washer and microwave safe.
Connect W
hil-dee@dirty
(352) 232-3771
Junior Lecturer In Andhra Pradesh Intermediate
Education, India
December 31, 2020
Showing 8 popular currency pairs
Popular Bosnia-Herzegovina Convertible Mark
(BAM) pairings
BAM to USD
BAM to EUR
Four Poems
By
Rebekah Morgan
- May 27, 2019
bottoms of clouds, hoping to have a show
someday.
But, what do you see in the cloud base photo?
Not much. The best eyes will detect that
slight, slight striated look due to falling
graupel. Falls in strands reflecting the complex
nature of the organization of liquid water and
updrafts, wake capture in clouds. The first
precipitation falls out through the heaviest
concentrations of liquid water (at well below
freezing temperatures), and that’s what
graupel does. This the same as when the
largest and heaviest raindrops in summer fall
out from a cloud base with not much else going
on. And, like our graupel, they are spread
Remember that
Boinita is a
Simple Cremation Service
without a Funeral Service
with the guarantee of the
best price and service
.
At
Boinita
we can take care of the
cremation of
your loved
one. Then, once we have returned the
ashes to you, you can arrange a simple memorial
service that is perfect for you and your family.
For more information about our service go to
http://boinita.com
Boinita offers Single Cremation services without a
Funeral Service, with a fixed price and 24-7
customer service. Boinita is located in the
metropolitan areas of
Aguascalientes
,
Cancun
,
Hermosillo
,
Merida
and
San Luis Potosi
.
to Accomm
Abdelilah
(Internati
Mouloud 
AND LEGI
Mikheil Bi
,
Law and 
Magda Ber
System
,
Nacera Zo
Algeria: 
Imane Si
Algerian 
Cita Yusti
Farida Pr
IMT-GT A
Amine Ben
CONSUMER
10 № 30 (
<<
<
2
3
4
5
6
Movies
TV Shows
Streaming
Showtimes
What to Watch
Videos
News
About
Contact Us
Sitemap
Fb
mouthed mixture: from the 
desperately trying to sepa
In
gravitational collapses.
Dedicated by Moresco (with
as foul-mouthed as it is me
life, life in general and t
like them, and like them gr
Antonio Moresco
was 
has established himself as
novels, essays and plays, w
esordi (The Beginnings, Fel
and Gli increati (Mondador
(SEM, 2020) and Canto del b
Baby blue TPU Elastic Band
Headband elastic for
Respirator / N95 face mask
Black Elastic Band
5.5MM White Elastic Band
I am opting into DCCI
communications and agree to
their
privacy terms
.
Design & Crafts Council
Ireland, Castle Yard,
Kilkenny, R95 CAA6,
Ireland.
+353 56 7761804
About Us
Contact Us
━━━
Your answer should be the records themselves, returned word for word.

washer and microwave safe.
Connect W
hil-dee@dirty
(352) 232-3771
Junior Lecturer In Andhra Pradesh Intermediate
Education, India
December 31, 2020
Showing 8 popular currency pairs
Popular Bosnia-Herzegovina Convertible Mark
(BAM) pairings
BAM to USD
BAM to EUR
Four Poems
By
Rebekah Morgan
- May 27, 2019
bottoms of clouds, hoping to have a show
someday.
But, what do you see in the cloud base photo?
Not much. The best eyes will detect that
slight, slight striated look due to falling
graupel. Falls in strands reflecting the complex
nature of the organization of liquid water and
updrafts, wake capture in clouds. The first
precipitation falls out through the heaviest
concentrations of liquid water (at well below
freezing temperatures), and that’s what
graupel does. This the same as when the
largest and heaviest raindrops in summer fall
out from a cloud base with not much else going
on. And, like our graupel, they are spread
Remember that
Boinita is a
Simple Cremation Service
without a Funeral Service
with the guarantee of the
best price and service
.
At
Boinita
we can take care of the
cremation of
your loved
one. Then, once we have returned the
ashes to you, you can arrange a simple memorial
service that is perfect for you and your family.
For more information about our service go to
http://boinita.com
Boinita offers Single Cremation services without a
Funeral Service, with a fixed price and 24-7
customer service. Boinita is located in the
metropolitan areas of
Aguascalientes
,
Cancun
,
Hermosillo
,
Merida
and
San Luis Potosi
.
to Accomm
Abdelilah
(Internati
Mouloud 
AND LEGI
Mikheil Bi
,
Law and 
Magda Ber
System
,
Nacera Zo
Algeria: 
Imane Si
Algerian 
Cita Yusti
Farida Pr
IMT-GT A
Amine Ben
CONSUMER
10 № 30 (
<<
<
2
3
4
5
6
Movies
TV Shows
Streaming
Showtimes
What to Watch
Videos
News
About
Contact Us
Sitemap
Fb
mouthed mixture: from the 
desperately trying to sepa
In
gravitational collapses.
Dedicated by Moresco (with
as foul-mouthed as it is me
life, life in general and t
like them, and like them gr
Antonio Moresco
was 
has established himself as
novels, essays and plays, w
esordi (The Beginnings, Fel
and Gli increati (Mondador
(SEM, 2020) and Canto del b
Baby blue TPU Elastic Band
Headband elastic for
Respirator / N95 face mask
Black Elastic Band
5.5MM White Elastic Band
I am opting into DCCI
communications and agree to
their
privacy terms
.
Design & Crafts Council
Ireland, Castle Yard,
Kilkenny, R95 CAA6,
Ireland.
+353 56 7761804
About Us
Contact Us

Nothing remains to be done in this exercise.